The preprocessing procedures for the MODIS data should be described in greater detail. For example, the manuscript does not clearly explain how cloud contamination was removed or corrected. Similarly, the criteria used to define “good quality” flux observations (Line 131) should also be explicitly described.
In Line 155, the removal of highly collinear variables should be conducted using more standardized approaches, such as variance inflation factor (VIF) analysis, rather than relying solely on pairwise correlation coefficients.

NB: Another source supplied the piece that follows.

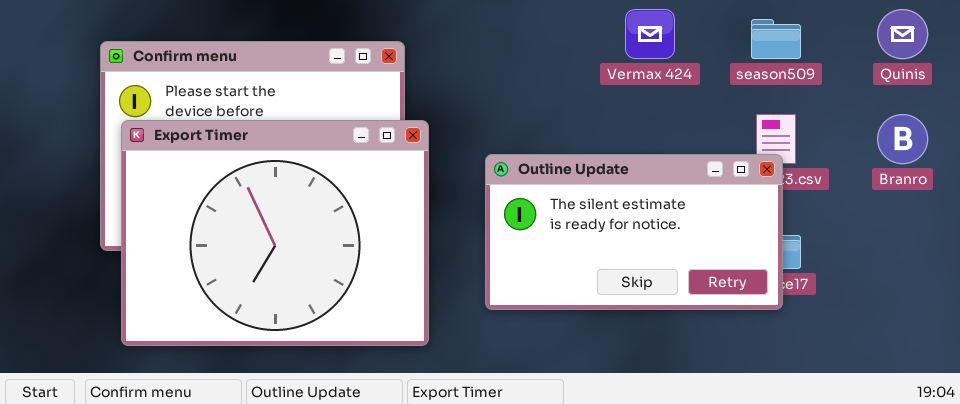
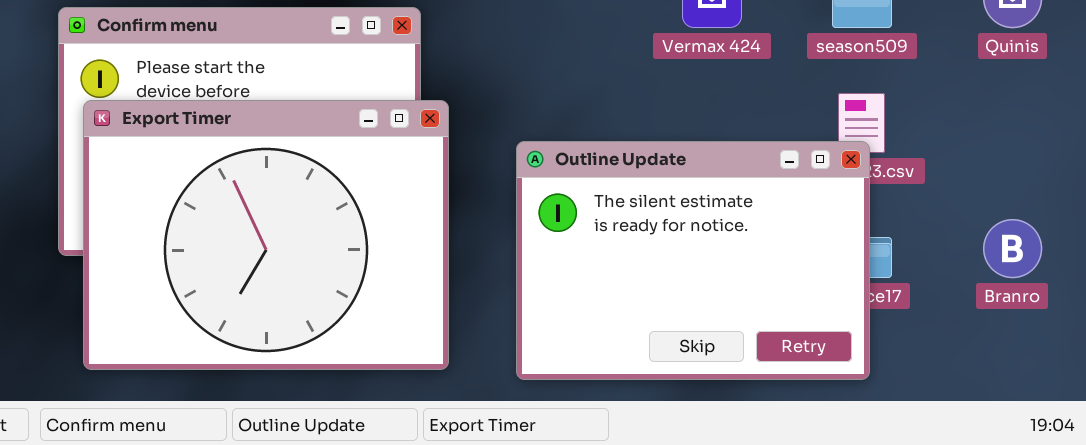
Branro: [877,114,928,164] -> [983,219,1042,278], moved
Outline Update: [485,154,783,310] -> [516,141,870,380], resized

I found the interpretation of Figures 3 and 4 somewhat confusing. For example, Figure 3 suggests that NDVI Datestart occurs approximately 12 days earlier than GPP Datestart, whereas Figure 4 indicates that NDVI occurs about 3 days earlier than SPEI and GPP about 2 days earlier than SPEI, implying only a ~1 day difference between NDVI and GPP. The relationship between these two figures and the interpretation should therefore be clarified more carefully.
In Fig.5, drought periods are effectively defined based on reductions in GPP, and the same periods are then used to evaluate the responses of other VIs. This framework may not provide a fully fair comparison among variables. It would be more appropriate to define drought periods independently using SPEI and then compare the responses of GPP and all VIs within the same externally defined drought window.
In Fig.7, the interpretation currently relies largely on visual comparison. More rigorous statistical significance testing should be included to support claims regarding post-drought differences and potential decoupling between GPP and VIs.
The Discussion section should be reorganized. At present, much of the discussion mainly repeats the Results rather than providing deeper interpretation, synthesis, or broader implications. In addition, given that different VIs exhibit contrasting drought responses and recovery patterns, it would be more effective to compare and discuss the different VIs together within a Section, rather than discussing each index separately.